The task: Quote every line of the data below verbatim, leaving the pictures out of your answer.

[Records from a dataset]
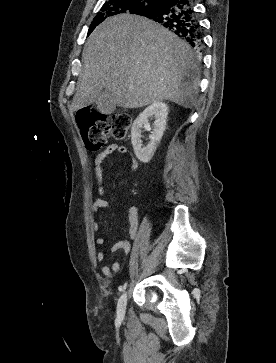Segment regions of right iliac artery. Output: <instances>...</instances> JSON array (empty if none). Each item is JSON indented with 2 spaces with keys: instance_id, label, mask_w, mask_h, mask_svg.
Here are the masks:
<instances>
[{
  "instance_id": "1",
  "label": "right iliac artery",
  "mask_w": 276,
  "mask_h": 363,
  "mask_svg": "<svg viewBox=\"0 0 276 363\" xmlns=\"http://www.w3.org/2000/svg\"><path fill=\"white\" fill-rule=\"evenodd\" d=\"M127 283H124L123 285L119 286V291L123 292L126 289Z\"/></svg>"
}]
</instances>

Correct result:
Segment regions of right iliac artery. Output: <instances>...</instances> JSON array (empty if none). Each item is JSON indented with 2 spaces with keys: instance_id, label, mask_w, mask_h, mask_svg.
Here are the masks:
<instances>
[{
  "instance_id": "1",
  "label": "right iliac artery",
  "mask_w": 276,
  "mask_h": 363,
  "mask_svg": "<svg viewBox=\"0 0 276 363\" xmlns=\"http://www.w3.org/2000/svg\"><path fill=\"white\" fill-rule=\"evenodd\" d=\"M127 283H124L123 285L119 286V291L123 292L126 289Z\"/></svg>"
}]
</instances>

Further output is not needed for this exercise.